Rewrite the listing below with every occurrence of "photo" changed to "image" and all other text left as it is. Leave the pictures out of your answer.

#### Dataset extract:
=-=-=

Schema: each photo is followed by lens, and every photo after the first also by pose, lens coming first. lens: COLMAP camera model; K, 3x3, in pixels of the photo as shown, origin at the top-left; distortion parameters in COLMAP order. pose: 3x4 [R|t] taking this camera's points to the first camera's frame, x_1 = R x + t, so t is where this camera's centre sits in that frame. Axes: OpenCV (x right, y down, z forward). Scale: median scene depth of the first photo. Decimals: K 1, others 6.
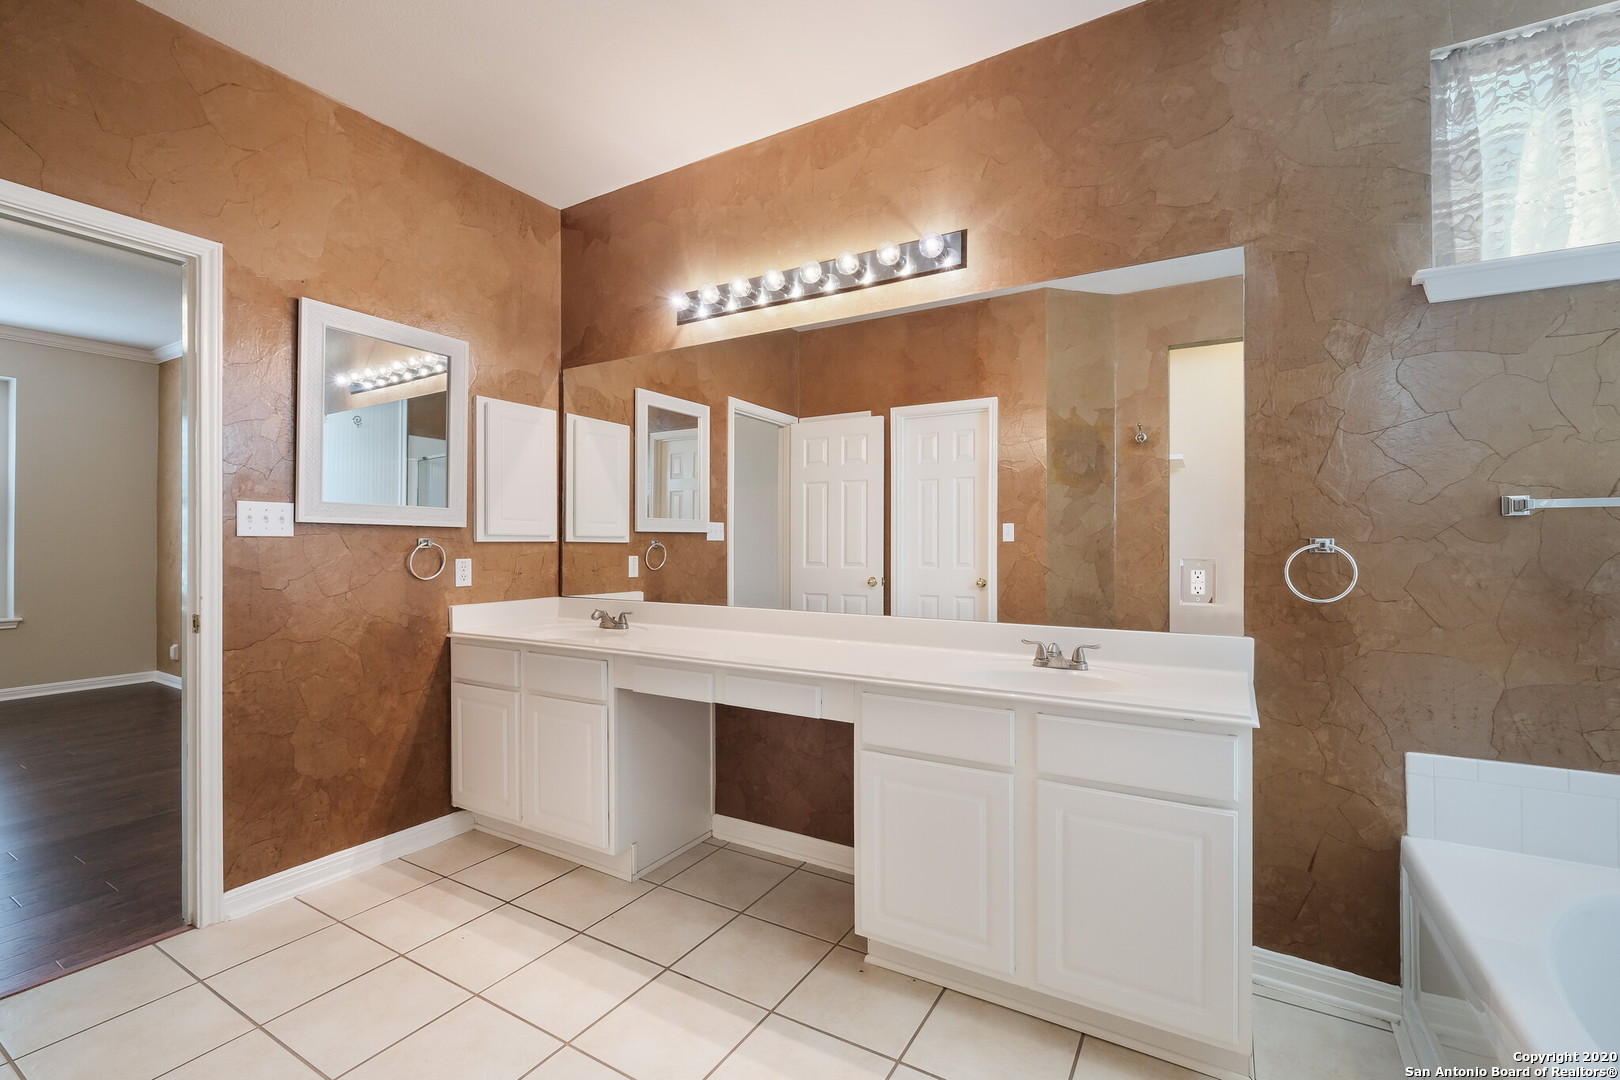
lens RADIAL K [[704.1, 0, 802.9], [0, 704.1, 538.4], [0, 0, 1]] dist [0.002539, 0.000864]
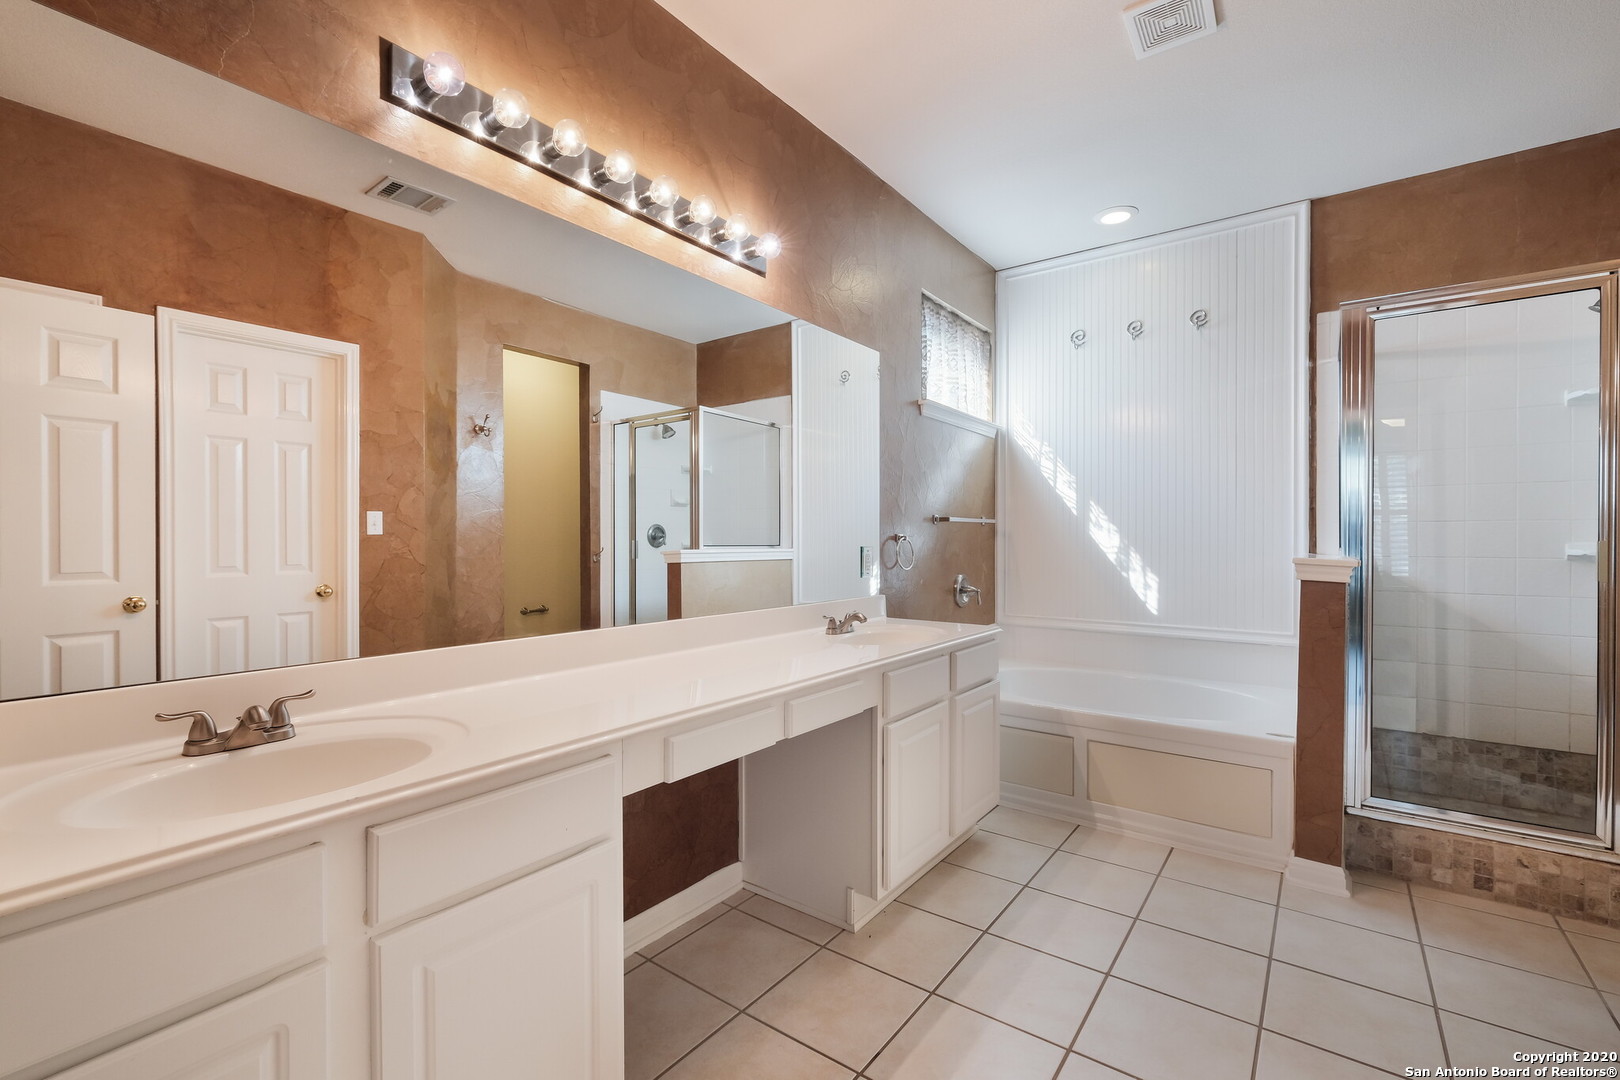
lens RADIAL K [[700.4, 0, 810.0], [0, 700.4, 540.0], [0, 0, 1]] dist [-0.001415, -0.000146]
pose [[0.100193, -0.004400, 0.994958, -0.432673], [-0.006270, 0.999968, 0.005054, 0.003529], [-0.994948, -0.006745, 0.100162, 0.435571]]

=-=-=

#### Answer box:
Schema: each image is followed by lens, and every image after the first also by pose, lens coming first. lens: COLMAP camera model; K, 3x3, in pixels of the image as shown, origin at the top-left; distortion parameters in COLMAP order. pose: 3x4 [R|t] taking this camera's points to the first camera's frame, x_1 = R x + t, so t is where this camera's centre sits in that frame. Axes: OpenCV (x right, y down, z forward). Scale: median scene depth of the first image. Decimals: K 1, others 6.
lens RADIAL K [[704.1, 0, 802.9], [0, 704.1, 538.4], [0, 0, 1]] dist [0.002539, 0.000864]
lens RADIAL K [[700.4, 0, 810.0], [0, 700.4, 540.0], [0, 0, 1]] dist [-0.001415, -0.000146]
pose [[0.100193, -0.004400, 0.994958, -0.432673], [-0.006270, 0.999968, 0.005054, 0.003529], [-0.994948, -0.006745, 0.100162, 0.435571]]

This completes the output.